- Military Sales to Romania
- The Secretary
- Helmut Sonnenfeldt, C
- Thomas Stern, Deputy Director, PM
- George H. Aldrich, Deputy Legal Adviser, L
- James H. Michel, Assistant Legal Adviser, L/PM
- Ralph H. Jefferson, Deputy Director, DOD/CA
- Nicholas G. Andrews, Director, EUR/EE
DEPARTMENT OF STATE
Memorandum of Conversation
DATE: Nov. 1, 1975 1:00 PM
DISTRIBUTION: S (Adams, Bremer), S/S, WH (Rodman)
The Secretary: Sorry to have kept you waiting. I didn’t know we were going to have such a big meeting. What are the Romanians asking for?
Sonnenfeldt: They have given us a shopping list which contains twelve types of equipment.
The Secretary: Why do you think they want it?
Sonnenfeldt: Presumably they feel they need it; they feel they are not getting what they want from the Soviets. They presumably want to diversify their sources of supply. It probably has a symbolic significance for them.
The Secretary: Do they want this on cash or credit?
Andrews: They have given no indication.[Page 2]
Sonnenfeldt: They have not said.
The Secretary: Can we do this legally?
Aldrich: It is not flatly illegal. There is no specific prohibition in the Battle Act because it was assumed that the US wouldn’t want to do this, and the Act was aimed at preventing our allies from doing this. It doesn’t say explicitly that we can’t do this. If we do it, it would create political problems but not legal ones. The reasons are:
First, we would have difficulty in COCOM with our allies.
Secondly, the President would have to determine that providing this equipment under Foreign Military Sales would strengthen the security of the United States and promote world peace.
Thirdly, the question would be how quickly Congress would come back and stop it.
The Secretary: I think the COCOM problem would have to be weighed. Would all the equipment be subject to COCOM?
Sonnenfeldt: They are all highly technology items.
The Secretary: How would the Russians react?
Sonnenfeldt: They wouldn’t like it, but they probably wouldn’t do anything.

**Extracted information:**
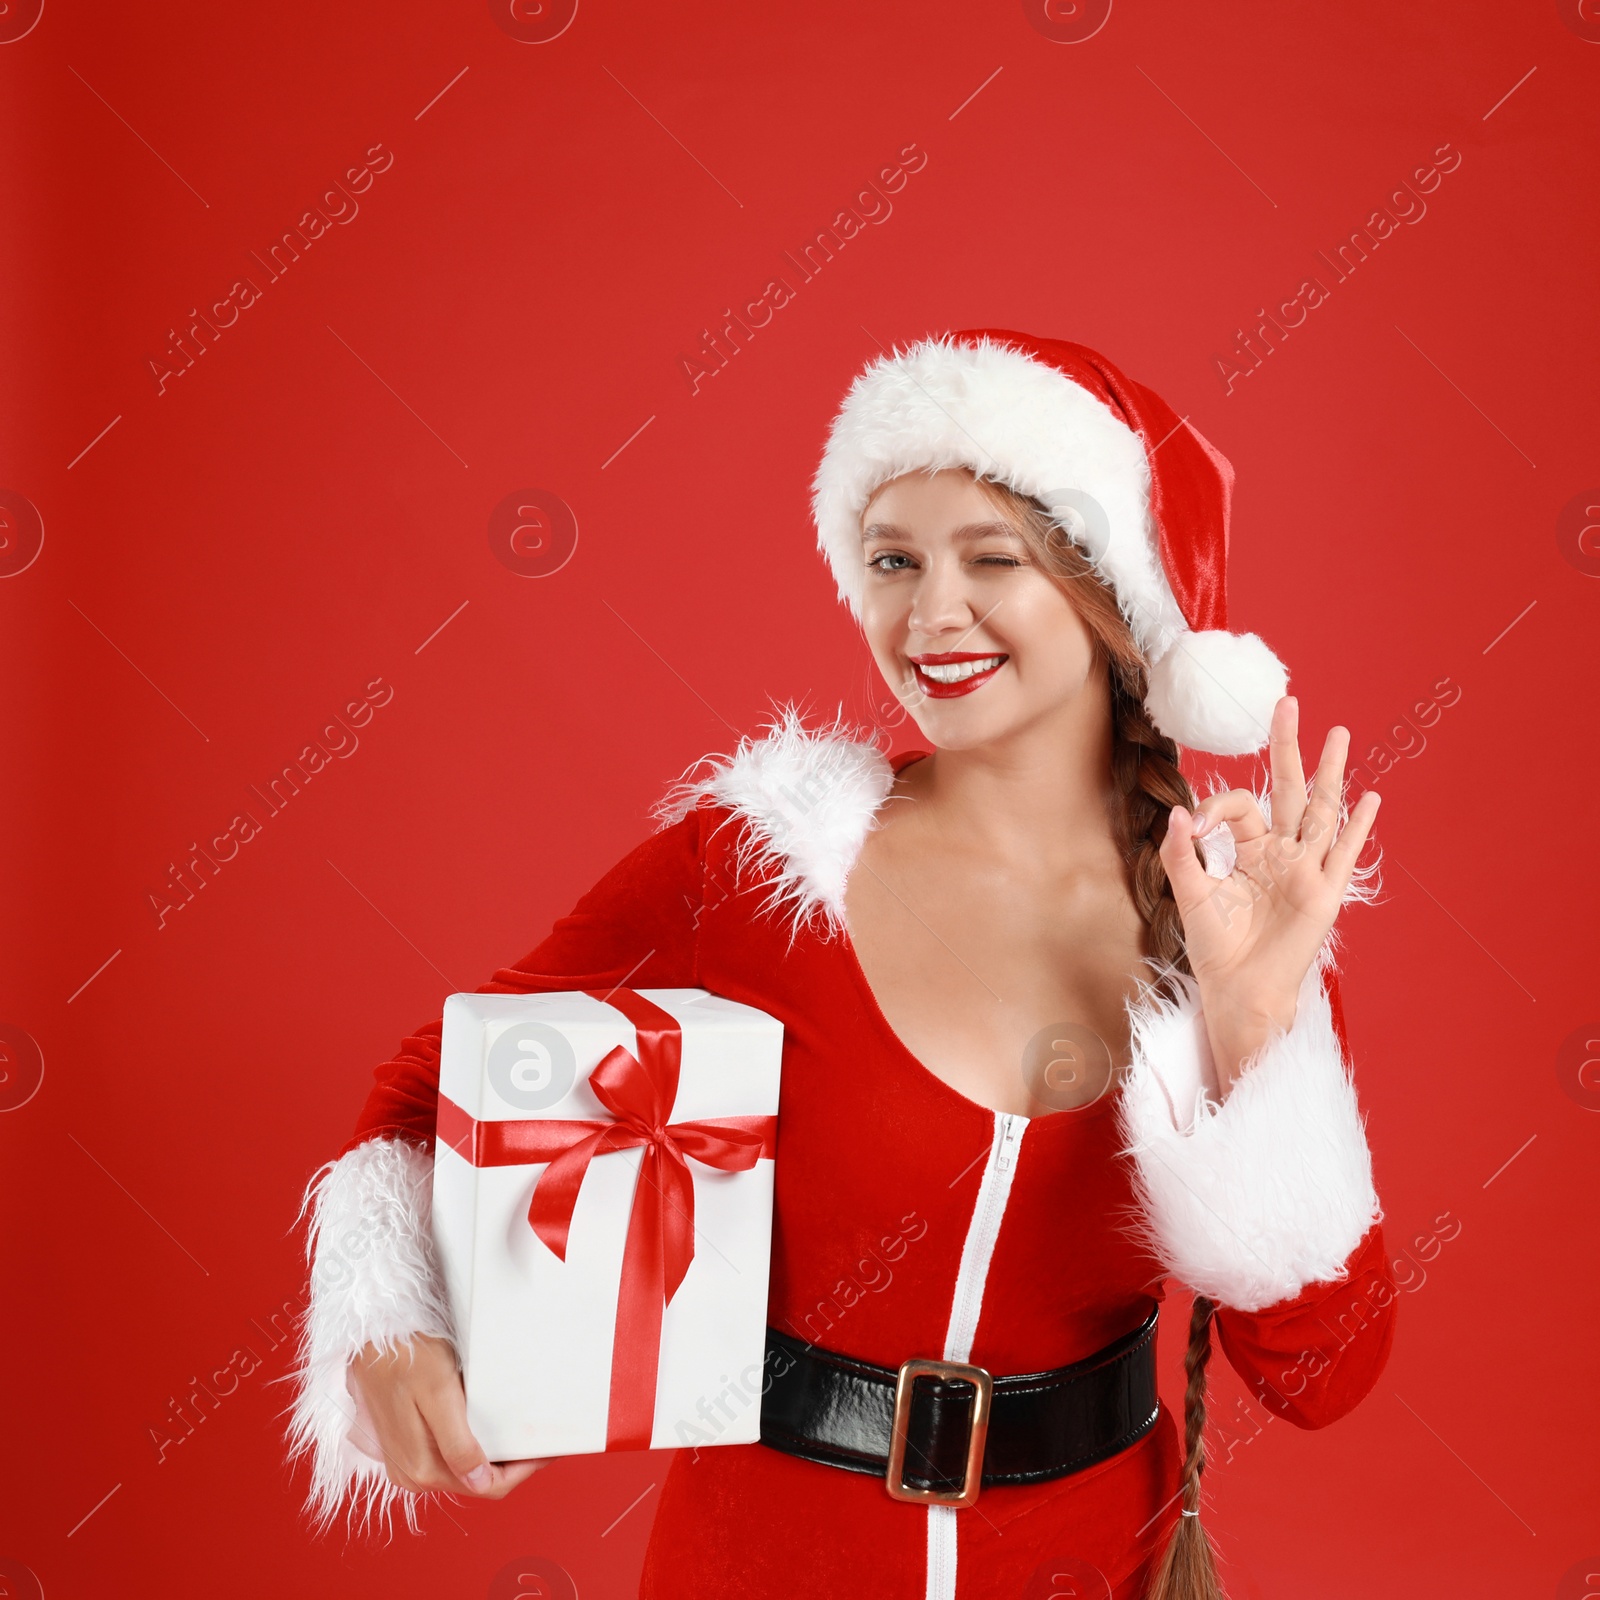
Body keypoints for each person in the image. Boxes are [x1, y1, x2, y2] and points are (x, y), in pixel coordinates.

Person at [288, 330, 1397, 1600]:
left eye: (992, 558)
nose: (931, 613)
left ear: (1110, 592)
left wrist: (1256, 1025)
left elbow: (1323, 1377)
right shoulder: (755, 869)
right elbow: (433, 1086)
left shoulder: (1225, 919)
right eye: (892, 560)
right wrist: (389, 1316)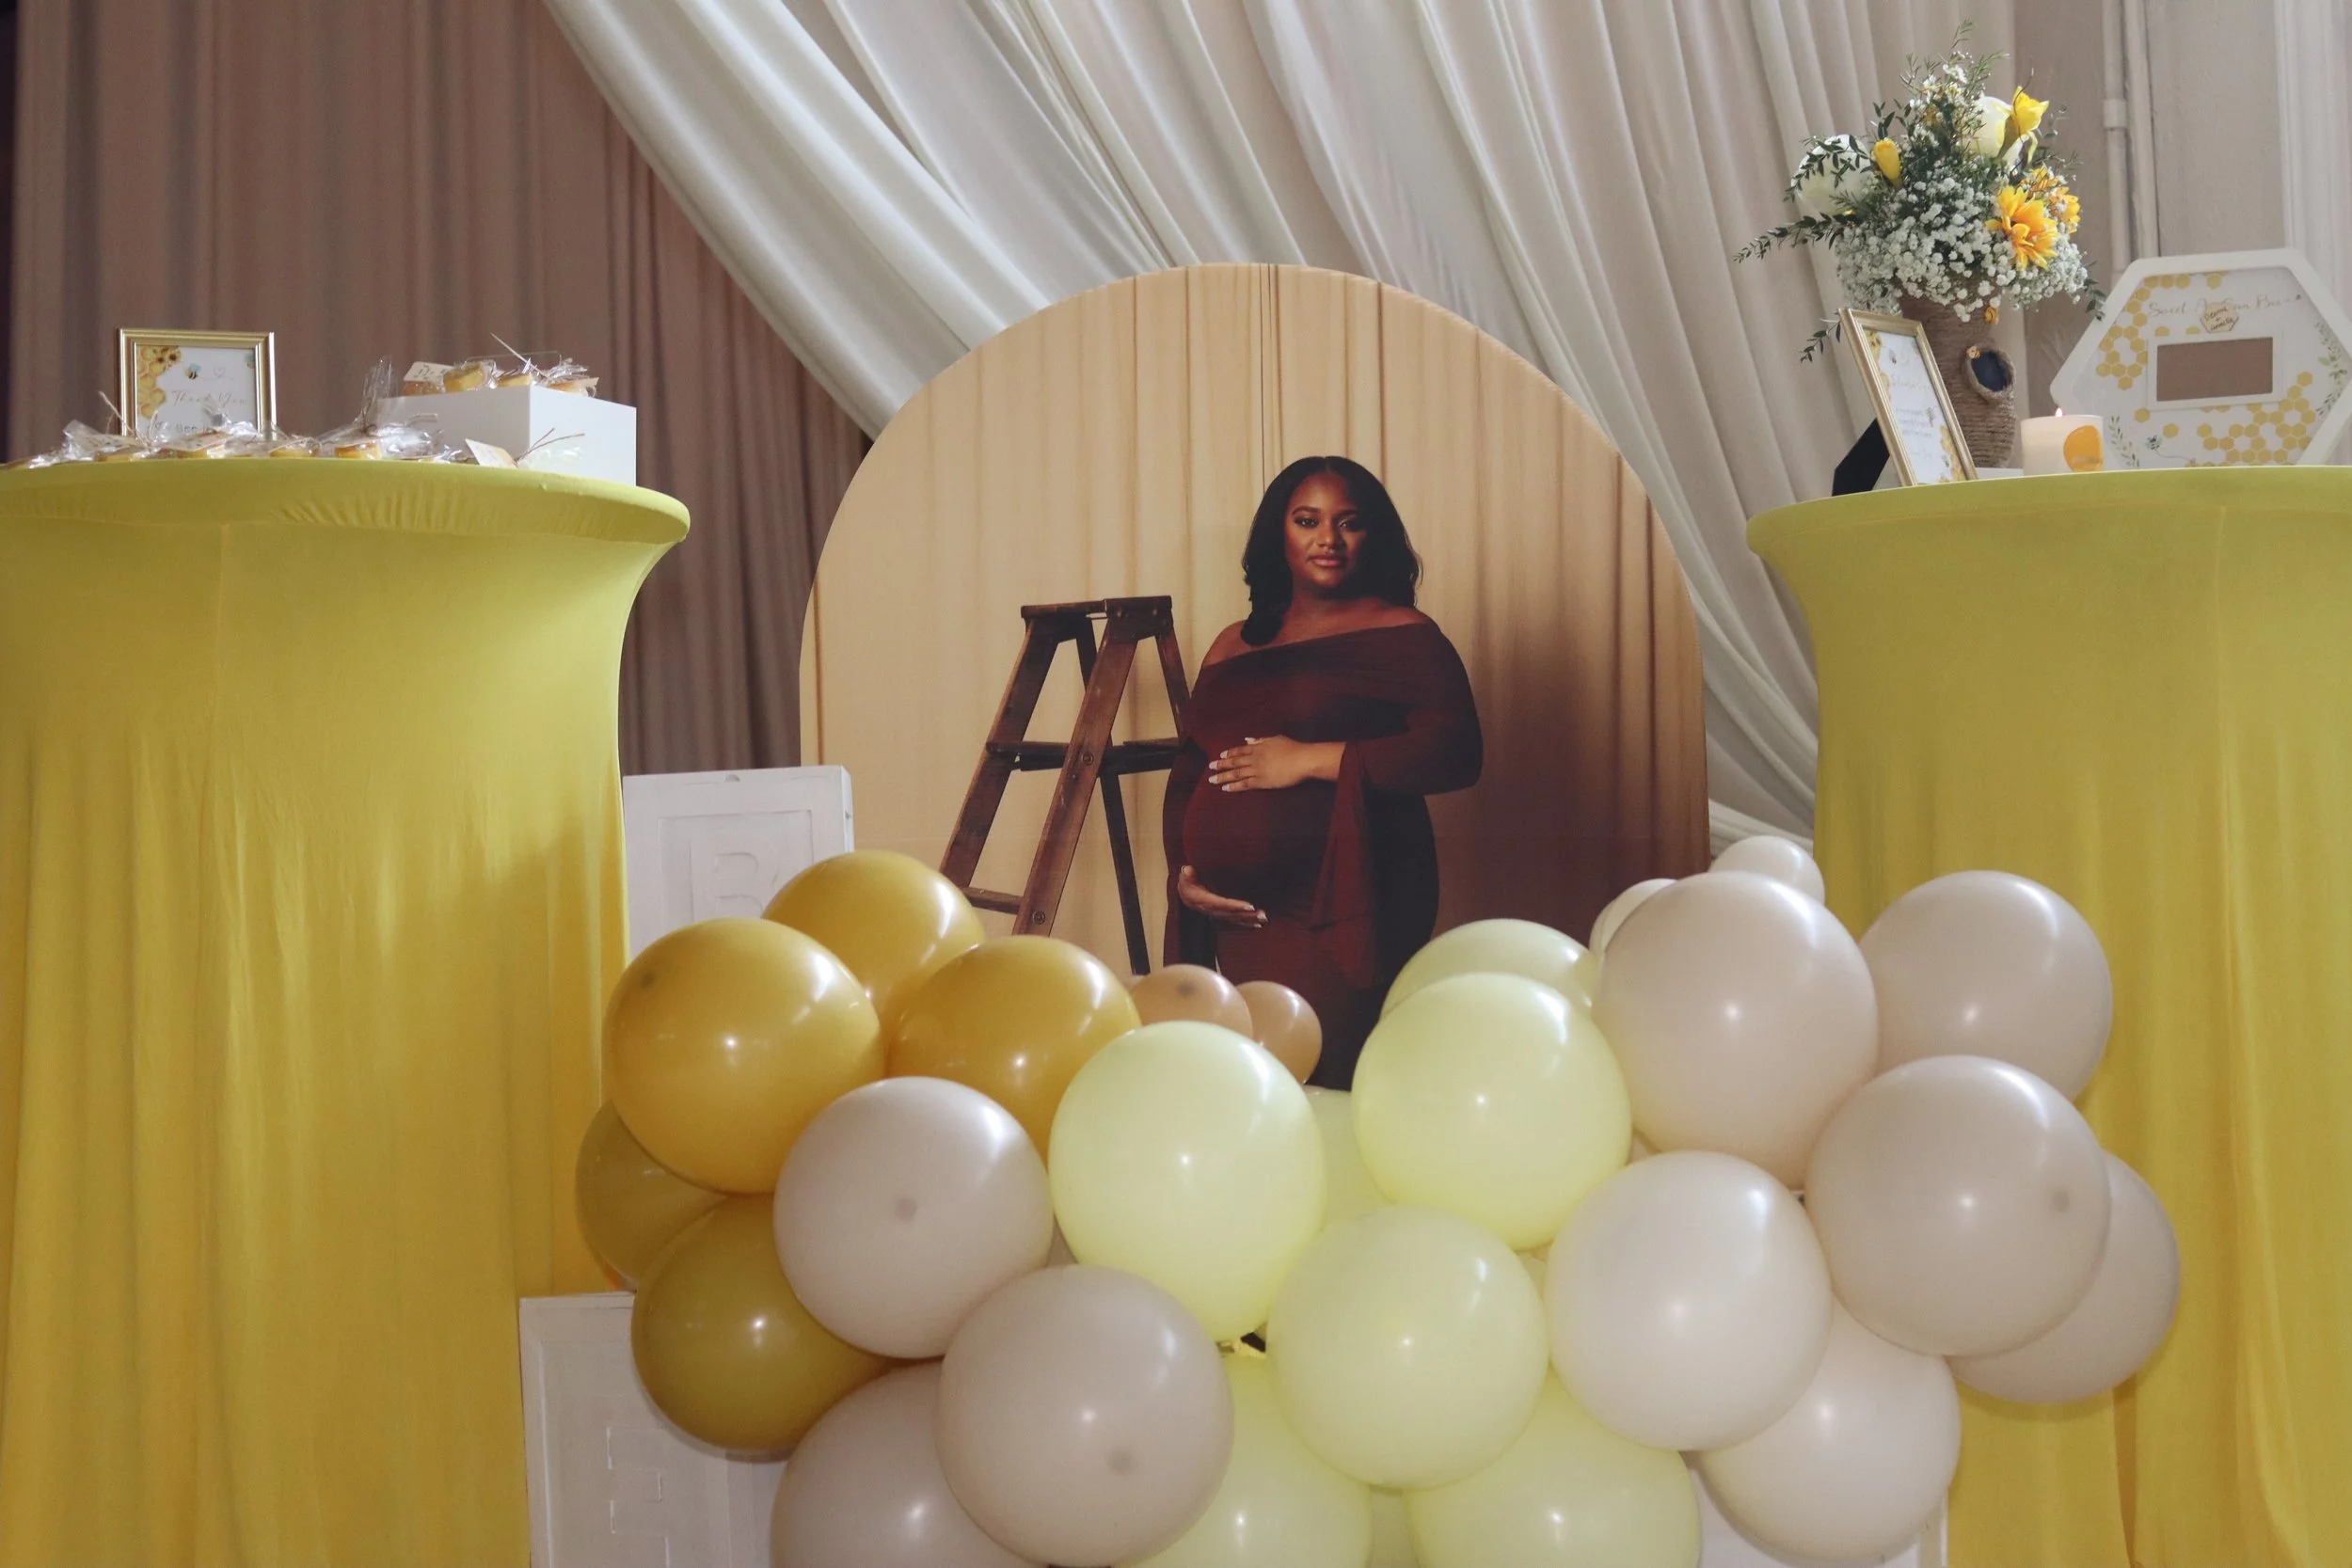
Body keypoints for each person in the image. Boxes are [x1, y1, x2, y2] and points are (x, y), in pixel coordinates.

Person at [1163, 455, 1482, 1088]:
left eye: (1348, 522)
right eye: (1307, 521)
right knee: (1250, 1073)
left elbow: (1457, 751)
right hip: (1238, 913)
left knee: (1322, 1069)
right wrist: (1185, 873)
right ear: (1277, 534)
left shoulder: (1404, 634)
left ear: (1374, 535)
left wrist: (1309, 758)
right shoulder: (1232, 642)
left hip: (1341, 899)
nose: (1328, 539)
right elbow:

**Check your understanding:**
**A.** Answer these questions from the memorandum:
(i) On what date was the conversation held?
(ii) How many types of equipment are on the shopping list the Romanians provided?
(iii) Which act does Aldrich say contains no specific prohibition?
**B.** Repeat word for word the portion of the memorandum between "Andrews: They have" and "with our allies.", inclusive.

**Answers in order:**
**A.**
(i) Nov. 1, 1975
(ii) Twelve
(iii) The Battle Act

**B.**
Andrews: They have given no indication.[Page 2]
Sonnenfeldt: They have not said.
The Secretary: Can we do this legally?
Aldrich: It is not flatly illegal. There is no specific prohibition in the Battle Act because it was assumed that the US wouldn’t want to do this, and the Act was aimed at preventing our allies from doing this. It doesn’t say explicitly that we can’t do this. If we do it, it would create political problems but not legal ones. The reasons are:
First, we would have difficulty in COCOM with our allies.